It is also unclear who would interpret the meaning of the proposed amendment. Although courts routinely engage in constitutional interpretation, they are not usually involved in budgetary matters. It is pretty unlikely that federal courts want to enter the thicket of annual budget battles. Indeed, the courts could rely upon a host of procedural rules and other doctrines to avoid such contests (like standing and the political question doctrine).
If the Supreme Court declines to interpret the meaning of the proposed amendment, then Congress and possibly the president would have that job. This, however, would likely make the terms of the amendment vulnerable to short-term political interests -- which would defeat the purpose behind the amendment itself: creating a permanent barrier to budget deficits and tax increases.
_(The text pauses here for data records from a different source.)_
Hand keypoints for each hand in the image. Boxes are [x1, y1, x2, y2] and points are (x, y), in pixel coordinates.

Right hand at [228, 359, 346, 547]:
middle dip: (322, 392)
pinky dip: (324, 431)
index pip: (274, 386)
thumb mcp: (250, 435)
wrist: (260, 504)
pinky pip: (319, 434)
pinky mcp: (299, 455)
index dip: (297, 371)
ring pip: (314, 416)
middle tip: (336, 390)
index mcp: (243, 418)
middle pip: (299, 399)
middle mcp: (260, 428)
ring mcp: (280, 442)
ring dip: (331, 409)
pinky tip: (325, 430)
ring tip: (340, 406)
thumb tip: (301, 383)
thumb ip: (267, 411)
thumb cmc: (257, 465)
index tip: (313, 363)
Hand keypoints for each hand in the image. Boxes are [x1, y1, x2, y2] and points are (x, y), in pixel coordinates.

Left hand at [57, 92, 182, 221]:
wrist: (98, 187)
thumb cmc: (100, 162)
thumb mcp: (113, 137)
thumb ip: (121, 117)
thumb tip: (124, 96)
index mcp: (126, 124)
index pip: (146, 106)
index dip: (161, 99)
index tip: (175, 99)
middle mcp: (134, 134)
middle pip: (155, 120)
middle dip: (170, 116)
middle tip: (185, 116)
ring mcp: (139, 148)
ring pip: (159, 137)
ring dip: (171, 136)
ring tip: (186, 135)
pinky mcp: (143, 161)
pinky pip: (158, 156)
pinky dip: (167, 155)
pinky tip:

Wise commentators have noted other problems with the proposed amendment. Potentially, Congress could hide some of its spending by placing it "off-budget" -- like Social Security. It could also legislate that certain spending take place across several years, rather than all at once. Indeed, scheme like these allow state governments to achieve balanced budgets (required by state law).
Passing a budget is a serious task; so is amending the Constitution. Proposed constitutional amendments rarely succeed. Hopefully, the proposed Balanced Budget Amendment, with all of its flaws, will face a similar fate as the hundreds of other unsuccessful attempts to alter the Constitution.